Just as in the dream, the pen wrote everything in a dainty cursive, no matter how the user held it. Kavinsky quickly bored of its single-minded magic. He tapped the pen on Ronan’s teeth along with the Bulgarian beat until feeling came back to Ronan’s hands and he was able to knock it away.

Ronan thought it wasn’t bad for a dream object produced on command. But Kavinsky regarded the pen scornfully.

“Watch this.” Producing a green pill, he flicked it into his mouth and washed it down with some beer. Pulling off his sunglasses, he pressed his knuckles into one of his eyes, grimacing. Then he was asleep.

Ronan watched him sleep, head thrown to the side, tapping pulse visible through the skin of his neck.

Kavinsky’s pulse stopped.

And then, with a violent start, Kavinsky jerked awake, one of his hands fisted. His mouth cracked into a grin at Ronan’s surprise. With a theatric twist of his hand, he presented his dream object. A pen cap. He twitched his fingers until Ronan handed over the dream-pen.

The cap, of course, fit perfectly. Right size, right color, right sheen to the plastic. And why shouldn’t it be perfect? Kavinsky was known for his forgery.

“Amateur,” Kavinsky said. “This is the way to dream back Gansey’s balls for him.”
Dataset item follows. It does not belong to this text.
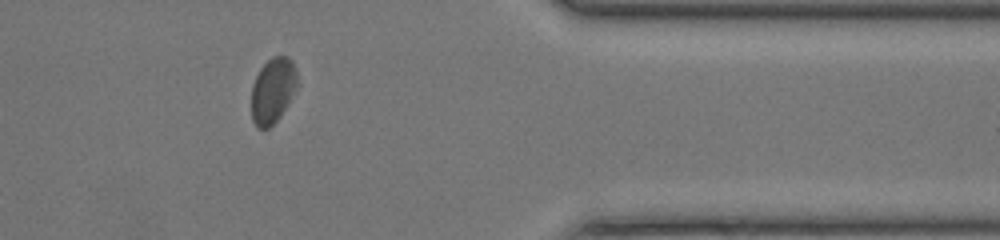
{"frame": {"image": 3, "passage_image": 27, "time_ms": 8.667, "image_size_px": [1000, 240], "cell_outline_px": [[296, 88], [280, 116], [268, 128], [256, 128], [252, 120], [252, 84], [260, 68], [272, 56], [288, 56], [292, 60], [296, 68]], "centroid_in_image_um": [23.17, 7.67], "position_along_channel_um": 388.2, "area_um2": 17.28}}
“Is this going to be a thing?” Ronan demanded. He was angry, but not as angry as he would’ve been before he started drinking. He put his fingers on the door handle, ready to get out. “Like, is this going to be what’s funny to you? Because I don’t want this that bad. I can figure it out myself.”

“Sure you can,” Kavinsky said. He cocked a finger at him. “Give him that pen. Write him a little note with it. In f*cking George Washington letters, ‘Dear Dick, drive this, ex-oh-ex-oh. Ronan Lynch.’”
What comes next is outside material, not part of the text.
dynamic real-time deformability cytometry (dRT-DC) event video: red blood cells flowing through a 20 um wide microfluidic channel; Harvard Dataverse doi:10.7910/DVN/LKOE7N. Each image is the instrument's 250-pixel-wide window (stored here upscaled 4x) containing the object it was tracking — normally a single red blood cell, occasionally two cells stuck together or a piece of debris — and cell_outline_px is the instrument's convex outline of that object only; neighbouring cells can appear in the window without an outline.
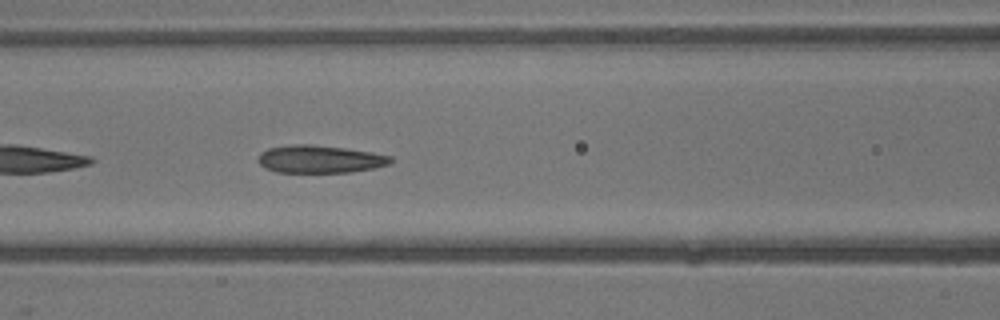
{"species": "common noctule bat (a hibernating species)", "species_latin": "Nyctalus noctula", "temperature_condition": "warm", "stored_images_in_passage": 20, "camera_frame_rate_fps": 3000, "um_per_image_px": 0.085, "animal": {"sex": "male", "body_mass_g": 13.3}, "frame": {"image": 1, "passage_image": 17, "time_ms": 5.333, "image_size_px": [1000, 320], "cell_outline_px": [[392, 160], [388, 164], [372, 168], [348, 172], [276, 172], [260, 164], [256, 160], [260, 152], [268, 148], [292, 144], [312, 144], [348, 148], [372, 152], [392, 156]], "centroid_in_image_um": [27.16, 13.51], "position_along_channel_um": 139.4, "area_um2": 21.39}}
Ronan wasn’t sure if it was Kavinsky using his real name or the refreshed memory of the ruined Pig that did it, but he dropped his hand from the door. “Leave Gansey out of this.”

Kavinsky made a whoo shape with his mouth. “Gladly, Lynch. Here’s the deal. You get your stuff from the same place every time, right?”

The forest. “Mostly.”

“Go back there. Don’t go anywhere else. Why would you want to go anywhere else? You wanna go where your shit’s at. That’s where you go. You’re thinking of what you want before you go to sleep, right? You know it’s gonna be there, in that place. Don’t let it know you’re there. It’ll change on you if you do. You’ve gotta be in and out, Lynch.”